In Code mode, Claude Code can read directory structures, search for files, grep for patterns, and follow import chains – without you manually doing any of it. Navigation requests:

  • "Where is the authentication middleware applied in this Express app?"
  • "Find all the places where the UserProfile type is used"
  • "What does the flow look like from the API endpoint to the database for a user creation request?"

These requests produce structural understanding of the codebase – the same understanding a senior engineer builds up over months of context, compressed into a session.

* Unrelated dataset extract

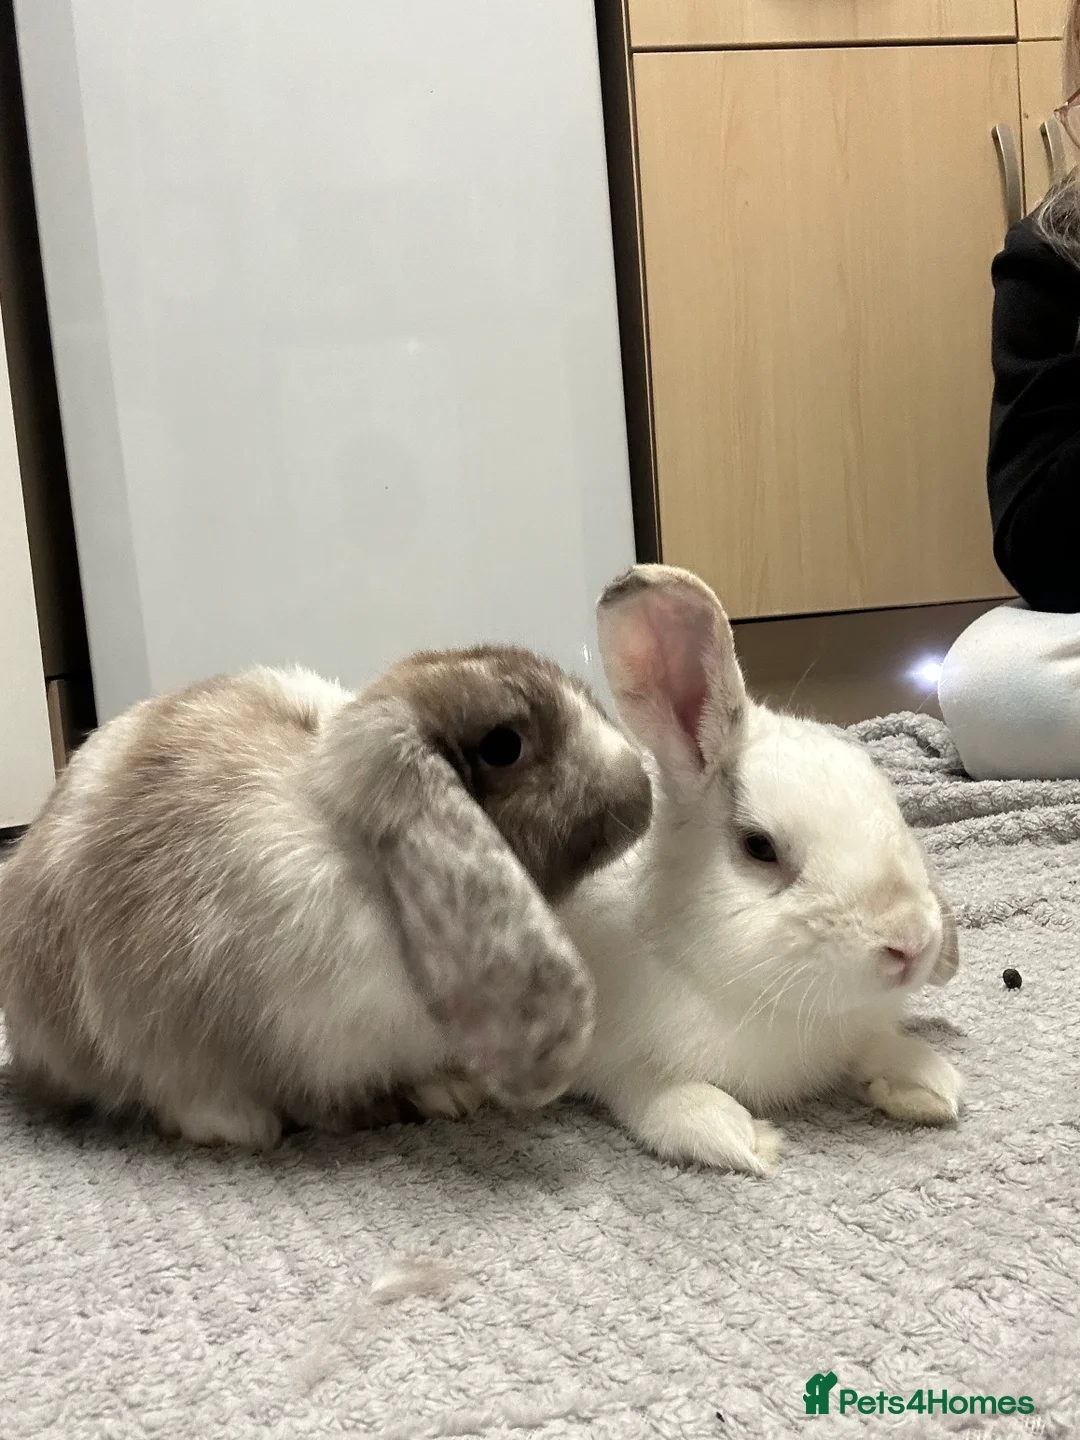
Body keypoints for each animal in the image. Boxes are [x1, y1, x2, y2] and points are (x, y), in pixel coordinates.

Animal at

Understanding unfamiliar systems.

When onboarding to a new codebase or a complex feature:

  1. Ask Claude Code to describe the high-level architecture of a directory or module
  2. Ask it to trace a specific user flow end-to-end through the code
  3. Ask it to identify what a specific file or class is responsible for and how it connects to adjacent code
  4. Ask it to summarize the most important things to understand about a module before working in it

This produces a working model faster than manual code reading – and you can verify it against the actual code as you go.

Multi-file changes.

For changes that span multiple files, Claude Code can:

  • Identify all the files that need to change
  • Propose a change plan before making any edits
  • Apply changes sequentially and consistently

When requesting a multi-file change, specify: "Before making any edits, tell me which files you will change and what change you will make to each." This produces a change plan you can review before any edits happen – a critical oversight step for broad changes.

Onboarding to new codebases.

A structured Claude Code onboarding session for a new codebase:

  1. Run a high-level architecture overview: "Describe the top-level structure of this repository"
  2. Trace the main user flow: "Trace the flow from a user login request through to session creation"
  3. Identify the conventions: "What naming conventions and patterns do you observe in this codebase?"
  4. Find the entry points: "Where would I start if I needed to add a new API endpoint?"

Twenty to thirty minutes with Claude Code can provide the structural context that would otherwise take days of manual reading.

Practical Example

A developer joins a team mid-sprint and needs to add a feature to a codebase she has never seen.

She runs a thirty-minute Claude Code onboarding session: architecture overview (5 min), trace the flow for the feature she needs to modify (10 min), identify conventions (5 min), find where her new code needs to live (10 min).

She arrives at her first code change knowing exactly which file to edit, what pattern to follow, and what tests to update.

Her first PR is clean, on-pattern, and passes review on the first try.

Her previous approach on a new codebase: two days before she felt confident enough to make a change.

Safety Notes

When Claude Code provides architectural descriptions of an unfamiliar codebase, verify significant claims before building on them. Claude can misread complex codebases, especially ones with non-standard patterns, heavy metaprogramming, or unusual file structures. Use Claude's descriptions as a starting map – trace important paths manually to verify before making significant changes based on Claude's structural understanding.